Release and promotion

On 10 January 1994 a press reception to announce The Division Bell and the tour was held at a former US Naval Air Station in North Carolina, in the US. A purpose-built Skyship 600 airship, manufactured in the UK, toured the US until it returned to Weeksville, and was destroyed by a thunderstorm on 27 June. Pieces of the aircraft were sold as souvenirs. The band held another reception, in the UK, on 21 March. This time they used an A60 airship, translucent, and painted to look like a fish, which took journalists on a tour of London. The airship, which was lit internally so it glowed in the night sky, was also flown in northern Europe.

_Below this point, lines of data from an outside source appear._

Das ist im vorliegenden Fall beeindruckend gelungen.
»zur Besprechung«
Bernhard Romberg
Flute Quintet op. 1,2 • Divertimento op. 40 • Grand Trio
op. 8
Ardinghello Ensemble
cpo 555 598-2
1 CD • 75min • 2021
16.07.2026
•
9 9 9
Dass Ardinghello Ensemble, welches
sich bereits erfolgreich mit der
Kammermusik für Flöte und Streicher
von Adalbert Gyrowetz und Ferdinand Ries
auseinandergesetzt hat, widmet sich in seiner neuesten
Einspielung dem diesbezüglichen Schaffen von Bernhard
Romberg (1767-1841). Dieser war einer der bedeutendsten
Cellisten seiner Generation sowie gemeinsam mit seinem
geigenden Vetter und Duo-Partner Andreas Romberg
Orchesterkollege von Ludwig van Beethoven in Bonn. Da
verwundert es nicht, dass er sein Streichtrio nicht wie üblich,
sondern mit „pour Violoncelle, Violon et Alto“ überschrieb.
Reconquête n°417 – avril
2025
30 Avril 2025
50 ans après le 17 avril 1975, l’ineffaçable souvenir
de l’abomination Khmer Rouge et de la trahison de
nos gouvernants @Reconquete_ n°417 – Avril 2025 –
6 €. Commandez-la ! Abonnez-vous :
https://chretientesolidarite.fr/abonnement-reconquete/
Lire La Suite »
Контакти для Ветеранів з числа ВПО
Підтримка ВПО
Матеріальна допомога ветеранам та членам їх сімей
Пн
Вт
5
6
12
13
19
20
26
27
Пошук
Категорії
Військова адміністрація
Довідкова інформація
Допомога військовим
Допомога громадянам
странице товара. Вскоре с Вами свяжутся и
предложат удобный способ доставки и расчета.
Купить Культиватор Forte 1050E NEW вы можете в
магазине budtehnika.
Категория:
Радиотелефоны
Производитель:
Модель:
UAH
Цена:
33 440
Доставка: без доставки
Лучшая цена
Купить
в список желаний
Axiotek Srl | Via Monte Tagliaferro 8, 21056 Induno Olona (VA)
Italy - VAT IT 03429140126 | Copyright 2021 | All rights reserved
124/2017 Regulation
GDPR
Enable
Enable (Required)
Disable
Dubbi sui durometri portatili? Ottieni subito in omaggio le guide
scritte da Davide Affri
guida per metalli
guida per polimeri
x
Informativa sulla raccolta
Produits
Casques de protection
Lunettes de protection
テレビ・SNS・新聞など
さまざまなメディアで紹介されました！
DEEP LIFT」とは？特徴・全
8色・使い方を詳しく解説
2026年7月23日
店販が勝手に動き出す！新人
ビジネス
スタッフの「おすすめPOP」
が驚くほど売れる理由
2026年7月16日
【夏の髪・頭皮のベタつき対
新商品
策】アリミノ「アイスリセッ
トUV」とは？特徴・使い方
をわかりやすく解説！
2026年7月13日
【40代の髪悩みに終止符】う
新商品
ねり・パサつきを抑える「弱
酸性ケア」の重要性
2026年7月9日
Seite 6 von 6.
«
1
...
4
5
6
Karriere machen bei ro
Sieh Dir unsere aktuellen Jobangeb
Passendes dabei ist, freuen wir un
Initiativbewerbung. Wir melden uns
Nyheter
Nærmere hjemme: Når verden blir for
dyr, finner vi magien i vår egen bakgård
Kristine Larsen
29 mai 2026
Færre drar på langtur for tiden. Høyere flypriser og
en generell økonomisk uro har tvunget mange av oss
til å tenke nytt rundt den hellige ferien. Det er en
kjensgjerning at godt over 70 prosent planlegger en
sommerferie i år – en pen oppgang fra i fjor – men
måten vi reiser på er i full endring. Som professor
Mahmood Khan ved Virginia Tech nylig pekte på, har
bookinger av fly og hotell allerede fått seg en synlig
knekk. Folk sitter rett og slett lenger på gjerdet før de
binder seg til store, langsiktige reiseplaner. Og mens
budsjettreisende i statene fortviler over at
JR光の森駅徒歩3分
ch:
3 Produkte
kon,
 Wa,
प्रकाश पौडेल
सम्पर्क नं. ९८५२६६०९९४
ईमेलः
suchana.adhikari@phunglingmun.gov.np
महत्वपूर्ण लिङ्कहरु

During the Division Bell tour, an anonymous person using the name Publius posted on an internet newsgroup, inviting fans to solve a riddle supposedly concealed in the album. The message was verified during a show in East Rutherford, where lights in front of the stage spelled "Enigma Publius". During a televised concert at Earls Court, London, in October 1994, the word "enigma" was projected in large letters on to the backdrop of the stage. The riddle has never been solved. Gilmour and Mason later said it was created as a marketing ploy by EMI. According to Mason, the prize was to be "a crop of trees planted in a clear-cut area of forest or something to that effect... a touchy-feely sort of gift that was more of a philanthropic thing than something you could hang on the wall".